Exercise instructions: Figure out how many lines in these records contain "Roland". Only the number belongs in the reply.

- Opening Delimiter -

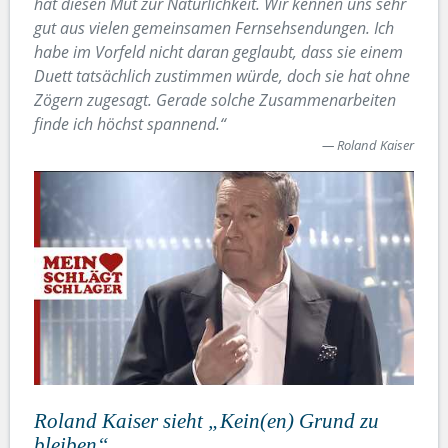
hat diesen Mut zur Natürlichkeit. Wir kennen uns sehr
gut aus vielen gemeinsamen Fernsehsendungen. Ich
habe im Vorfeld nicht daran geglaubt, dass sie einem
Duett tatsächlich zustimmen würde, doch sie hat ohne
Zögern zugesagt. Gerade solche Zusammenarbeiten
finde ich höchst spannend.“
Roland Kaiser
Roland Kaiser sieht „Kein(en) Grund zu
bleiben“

- Closing Delimiter -
- Opening Delimiter -

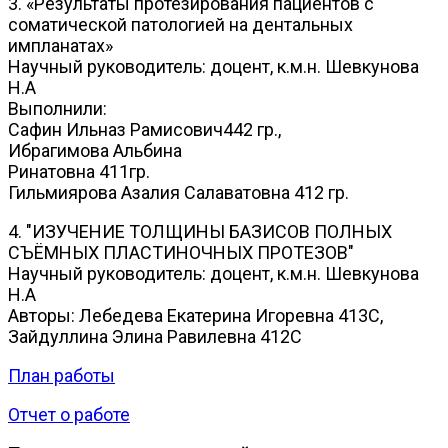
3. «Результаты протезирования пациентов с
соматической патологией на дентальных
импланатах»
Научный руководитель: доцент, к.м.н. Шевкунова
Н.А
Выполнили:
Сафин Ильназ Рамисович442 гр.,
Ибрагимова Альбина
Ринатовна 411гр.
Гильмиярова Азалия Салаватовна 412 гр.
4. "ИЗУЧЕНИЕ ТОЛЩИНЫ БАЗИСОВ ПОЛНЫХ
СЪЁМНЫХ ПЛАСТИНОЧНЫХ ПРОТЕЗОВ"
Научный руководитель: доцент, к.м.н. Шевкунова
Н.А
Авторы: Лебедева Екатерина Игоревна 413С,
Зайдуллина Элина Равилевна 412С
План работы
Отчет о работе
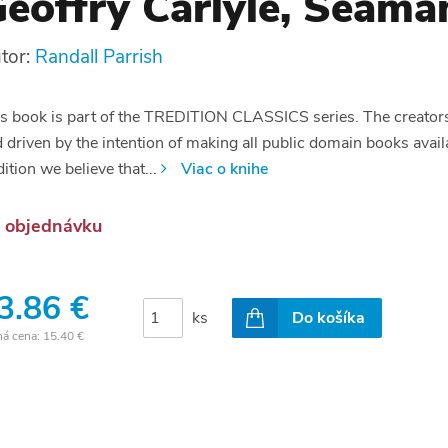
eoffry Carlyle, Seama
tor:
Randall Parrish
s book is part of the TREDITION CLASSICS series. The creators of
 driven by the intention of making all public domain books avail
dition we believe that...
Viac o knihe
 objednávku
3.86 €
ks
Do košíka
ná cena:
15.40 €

- Closing Delimiter -
- Opening Delimiter -

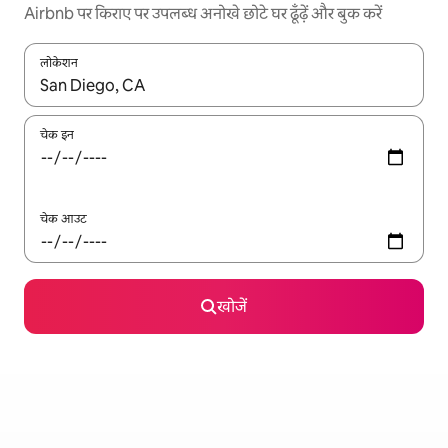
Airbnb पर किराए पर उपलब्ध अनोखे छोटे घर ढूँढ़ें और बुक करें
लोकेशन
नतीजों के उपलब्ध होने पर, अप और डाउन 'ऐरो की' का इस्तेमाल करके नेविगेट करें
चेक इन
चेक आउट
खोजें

- Closing Delimiter -

Written answer: 2